The proposal also includes $25 billion in grants to passenger air carriers, $4 billion to air-cargo carriers and $3 billion to contractors, the Journal writes.

Additionally, the stimulus package includes $100 billion in grants to healthcare providers and an extra $16 billion specifically for stockpiling medical equipment, according to the newspaper. The proposal also covers a 6.2% matching federal funds program for state Medicaid expenses and increased payments to hospitals treating coronavirus patients, the Journal writes.

State, local governments

State and local governments, meanwhile, will have access to a $150 billion direct-payment fund to cover the costs of fighting the pandemic, the Democrats said, according to the newspaper.

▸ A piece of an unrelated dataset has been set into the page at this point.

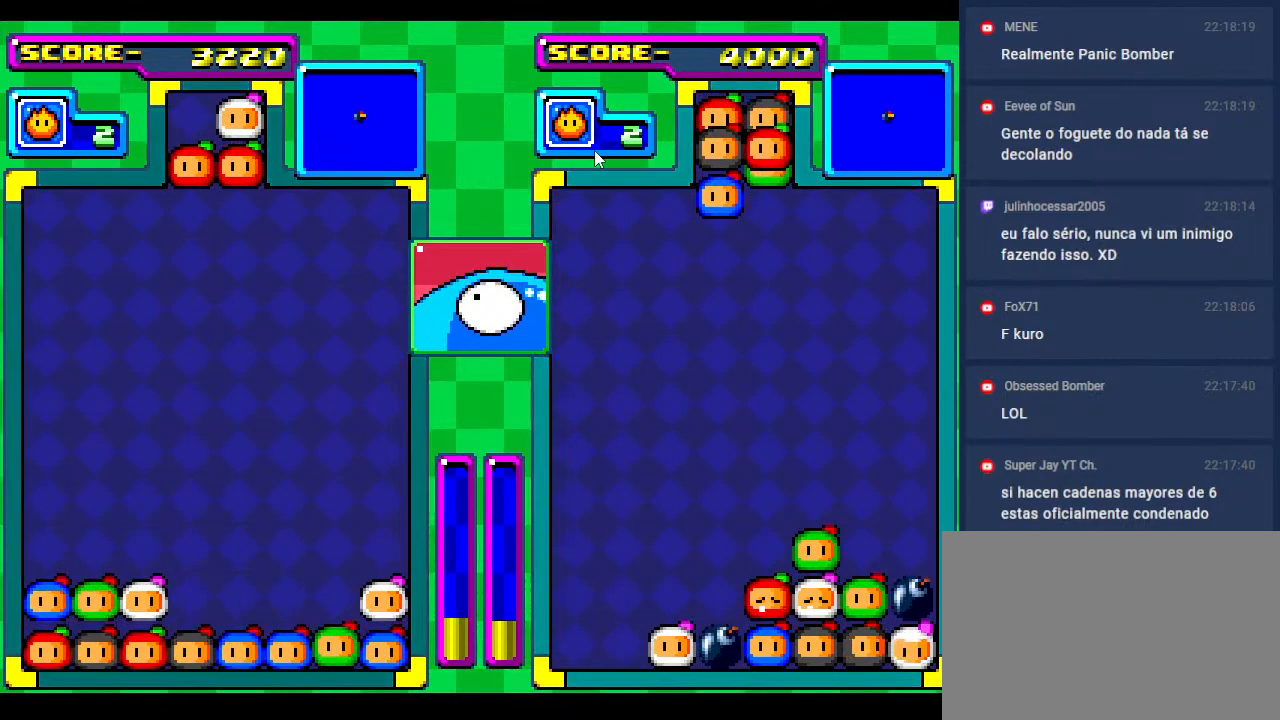
{"buttons": [], "events": []}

It’s unclear, however, whether the House will move quickly on the bill to get it in front of President Donald Trump, who’s said that he would sign it immediately, the Journal writes. House Speaker Nancy Pelosi, D-Calif., who previously said that she wanted the House to pass the package by unanimous consent, told reporters on Wednesday that she now expects a debate on the House floor, according to the newspaper.

“Republicans have told us that’s not possible from their side,” to pass it by unanimous consent, she said, according to the Journal. “This is a $2 trillion bill; I would like to see good debate on the floor.”

As of Thursday morning, more than 465,100 people in at least 171 countries have become infected by the coronavirus and at least 20,977 people have died since its outbreak in China in last 2019, according to the New York Times. In the U.S., the virus has infected more than 68,500 and resulted in at least 990 deaths, the newspaper writes.